While no rules are being formally changed or blocked, Trump is asking the Treasury Department and regulators to draft revisions to these rules.

Stocks in the financial sector reacted positively on Friday, with Morgan Stanley moving up about 5.5% and Goldman Sachs roughly 4.5%.

The Dow Jones industrial average traded up about 0.8% at about 20,050, while the S&P 500 moved up 0.6% near 2,295. The Financial Select Sector SPDR (XLF) moved up roughly 2% to trade at $23.70.

Trump held a meeting with a group of high-profile business leaders at the White House early Friday, including Elon Musk, Jack Welch, EY Global’s Mark Weinberger and Stephen Schwarzman of the Blackstone Group.

Speaking on Fox Business TV after the meeting, which included talks on corporate tax reform, anchor Neil Cavuto said the stock market has performed very well since Trump’s election. “Are they frothy?” Cavuto asked. Schwarzmann replied with a twinkle in his eyes: “A lot of people have been buried trying to answer that question.”

‘Blue Skies’

Boosting the outlook for financial firms are expense cuts tied to deregulation, revenue growth resulting from this rollback and tax reform.

In January, KBW analyst Brian Kleinhanzl shared his views on the effect these three shifts could have on the profits of major banks and financial firms, like Bank of America and Wells Fargo.

He estimates between 24% to 38% upside to earnings in 2018 for the rollback, along with related growth in the economy and lower taxes. “We believe that [the large] banks can be big beneficiaries of less regulation, and we include a 5% expense reduction in our estimate and significant increases in trading and investment banking income.”

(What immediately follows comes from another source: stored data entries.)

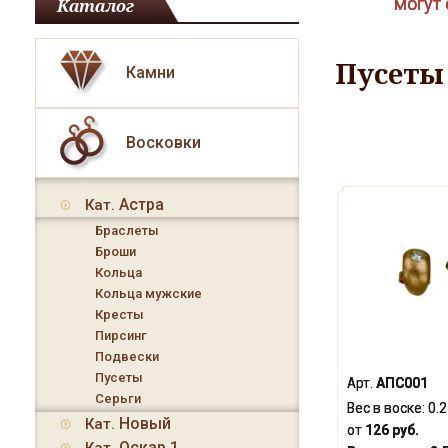
могут 
Каталог
Пусеты
Камни
Восковки
Астра
Кат.
Браслеты
Броши
Кольца
Кольца мужские
Кресты
Пирсинг
Подвески
Пусеты
Арт.
АПС001
Серьги
Вес в воске:
0.2
Новый
Кат.
от
126 руб.
Оскар 1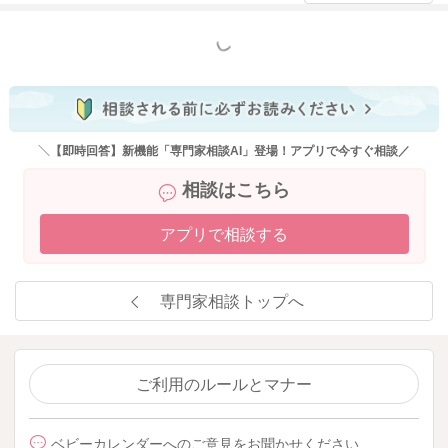
もっと見る
＼【即時回答】新機能「専門家相談AI」登場！アプリで今すぐ相談／
相談はこちら
アプリで相談する
専門家相談トップへ
ご利用のルールとマナー
ベビーカレンダーへのご意見をお聞かせください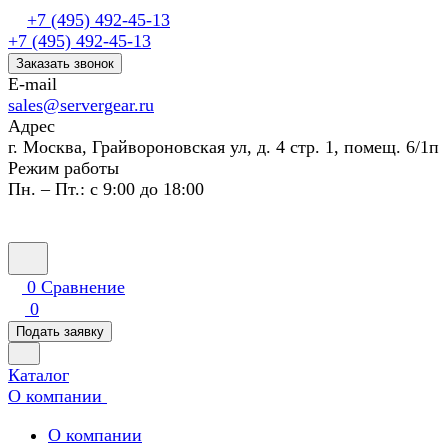
+7 (495) 492-45-13
+7 (495) 492-45-13
Заказать звонок
E-mail
sales@servergear.ru
Адрес
г. Москва, Грайвороновская ул, д. 4 стр. 1, помещ. 6/1п
Режим работы
Пн. – Пт.: с 9:00 до 18:00
0
Сравнение
0
Подать заявку
Каталог
О компании
О компании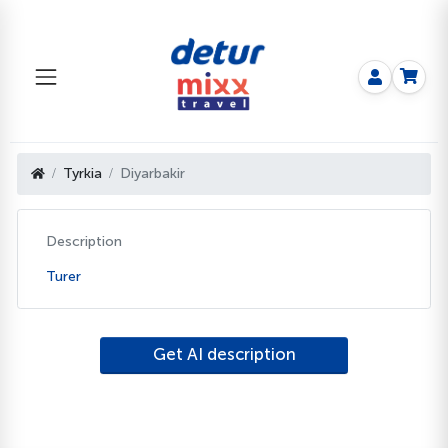
Tyrkia
Diyarbakir
Description
Turer
Get AI description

For instance, expense cuts alone from deregulation could boost earnings at Morgan Stanley and State Street by about 11-13% next year. Revenue growth could add another 7% or so to Morgan Stanley and Bank of America. And tax reform means 10-19% further earnings upside for most large banks.

The KBW analysts caution that the drop in regulation “may come at a cost,” however, as Republican proposals to amend Dodd-Frank “would require much higher capital levels at the biggest banks.”

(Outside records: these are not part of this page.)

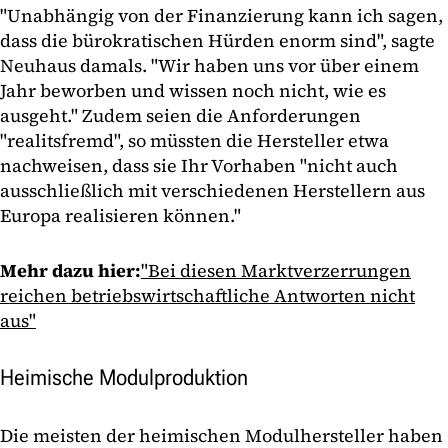
"Unabhängig von der Finanzierung kann ich sagen,
dass die bürokratischen Hürden enorm sind", sagte
Neuhaus damals. "Wir haben uns vor über einem
Jahr beworben und wissen noch nicht, wie es
ausgeht." Zudem seien die Anforderungen
"realitsfremd", so müssten die Hersteller etwa
nachweisen, dass sie Ihr Vorhaben "nicht auch
ausschließlich mit verschiedenen Herstellern aus
Europa realisieren können."
Mehr dazu hier:
"Bei diesen Marktverzerrungen
reichen betriebswirtschaftliche Antworten nicht
aus"
Heimische Modulproduktion
Die meisten der heimischen Modulhersteller haben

These costs, they add, are not factored into the “Blue Skies” analysis.

As for DOL, many financial firms “have already taken steps and adjusted fees to restructure their businesses to comply with the rule,” according to equity analysts with Keefe, Bruyette & Woods in a report on Friday. The KBW team remains skeptical over how many of them “will reverse course simply because such a reversal may look like the firm is putting its interests ahead of its customers.”